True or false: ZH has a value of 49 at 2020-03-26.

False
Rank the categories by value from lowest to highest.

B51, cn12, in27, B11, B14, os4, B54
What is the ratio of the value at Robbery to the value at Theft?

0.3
:::::
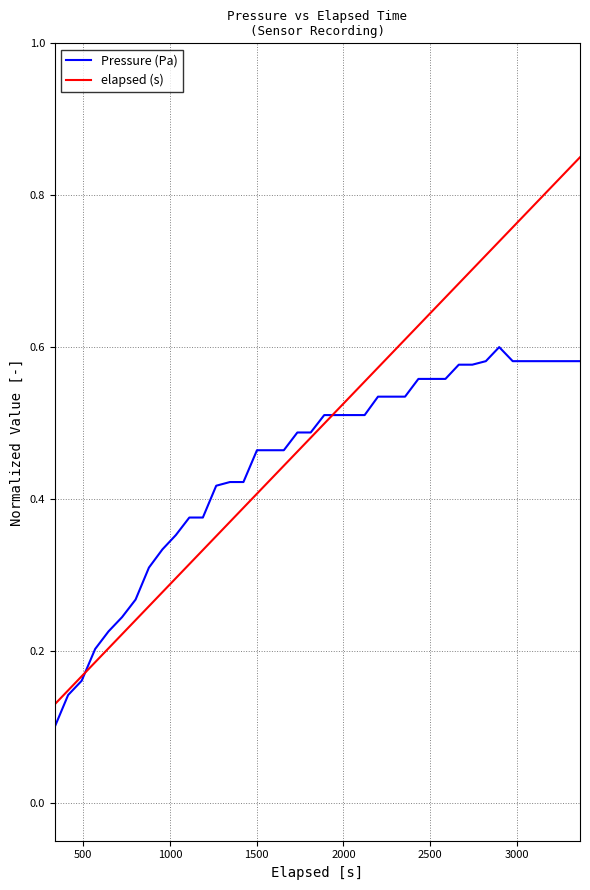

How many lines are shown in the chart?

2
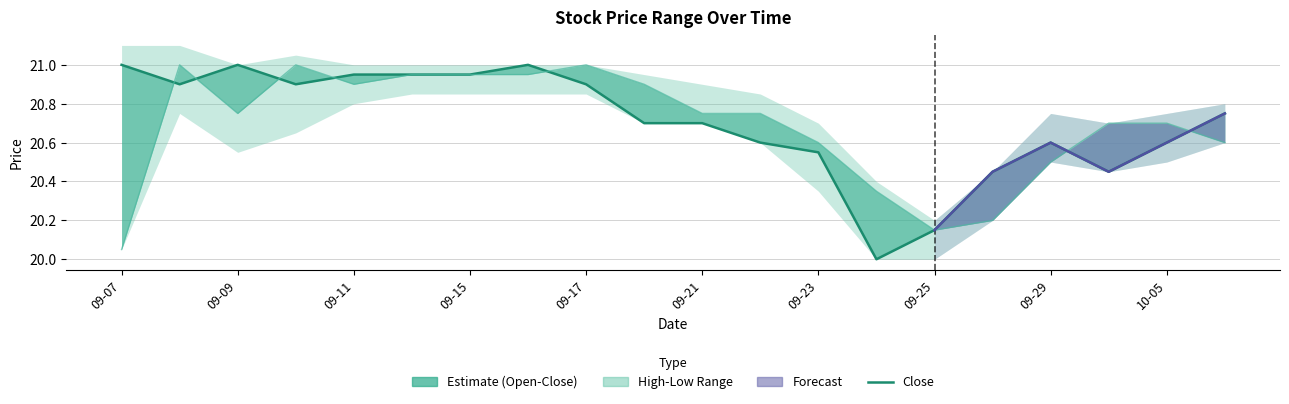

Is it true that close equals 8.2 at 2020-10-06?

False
:::::
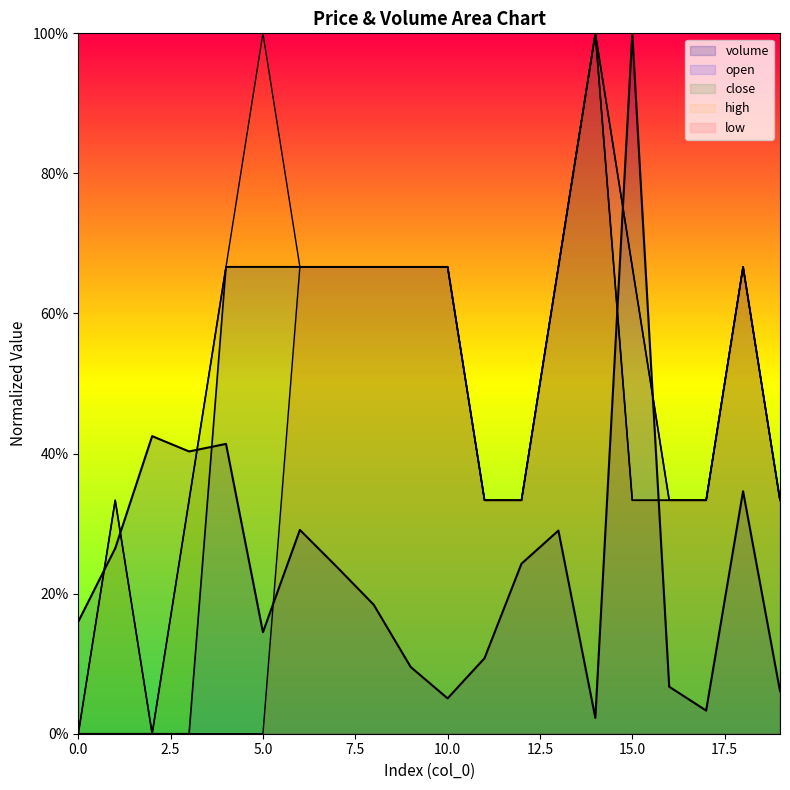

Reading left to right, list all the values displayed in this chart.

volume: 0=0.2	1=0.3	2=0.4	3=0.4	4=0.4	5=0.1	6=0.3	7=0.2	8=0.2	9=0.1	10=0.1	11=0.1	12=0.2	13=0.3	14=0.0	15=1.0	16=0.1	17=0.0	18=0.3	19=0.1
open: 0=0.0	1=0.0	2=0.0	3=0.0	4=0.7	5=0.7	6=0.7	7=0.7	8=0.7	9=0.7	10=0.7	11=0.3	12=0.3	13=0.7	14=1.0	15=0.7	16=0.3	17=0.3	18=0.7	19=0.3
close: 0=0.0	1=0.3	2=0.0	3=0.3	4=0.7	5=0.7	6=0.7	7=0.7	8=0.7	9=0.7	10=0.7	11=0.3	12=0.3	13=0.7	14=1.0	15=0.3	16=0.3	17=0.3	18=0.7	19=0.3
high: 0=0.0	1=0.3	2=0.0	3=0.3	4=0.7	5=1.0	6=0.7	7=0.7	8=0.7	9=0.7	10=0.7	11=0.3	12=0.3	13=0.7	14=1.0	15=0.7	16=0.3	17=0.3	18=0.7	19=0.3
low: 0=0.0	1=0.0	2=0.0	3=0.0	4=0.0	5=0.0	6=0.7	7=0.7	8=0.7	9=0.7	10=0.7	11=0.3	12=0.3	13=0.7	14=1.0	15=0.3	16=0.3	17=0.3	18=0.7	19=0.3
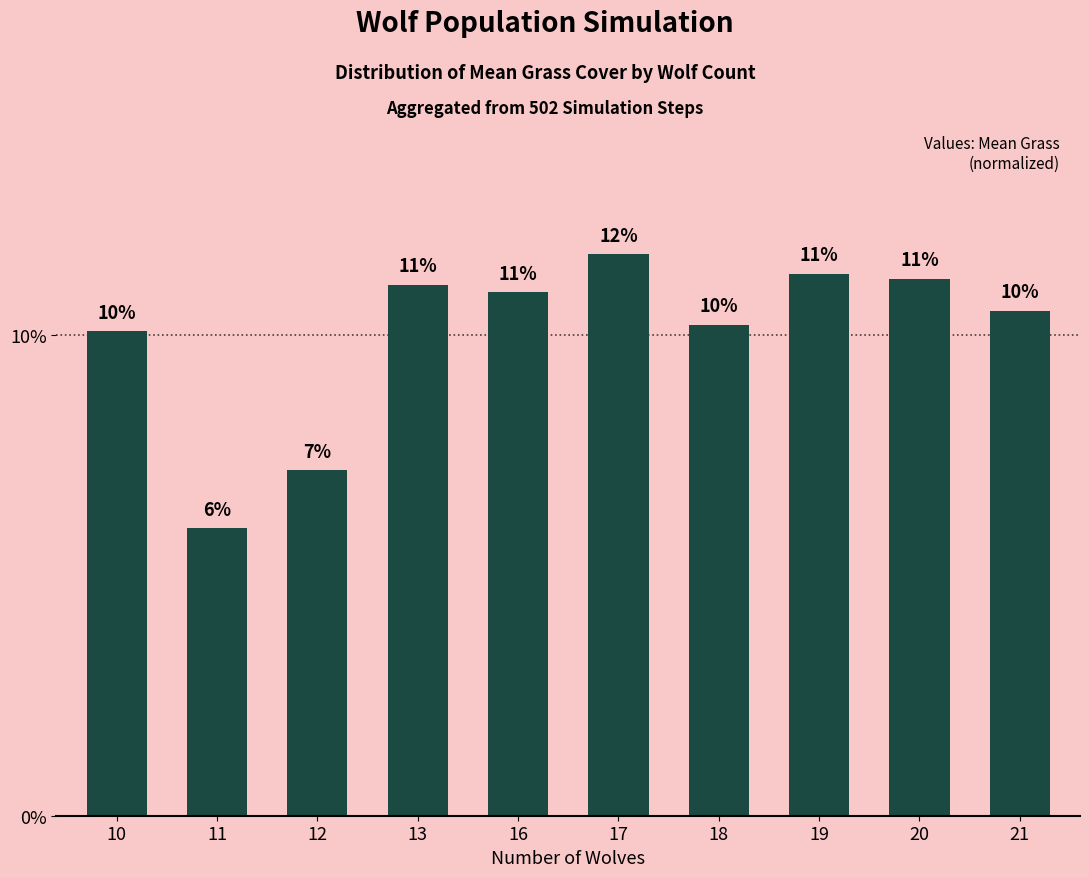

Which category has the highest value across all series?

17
:::::
● **Your goal**
Copy out, word for word, the rows from the line containing "B51, cn12, in27, B11, B14, os4, B54" through the line containing "What is the", including both of those lines.

● **Response to the exercise**
B51, cn12, in27, B11, B14, os4, B54
What is the ratio of the value at Robbery to the value at Theft?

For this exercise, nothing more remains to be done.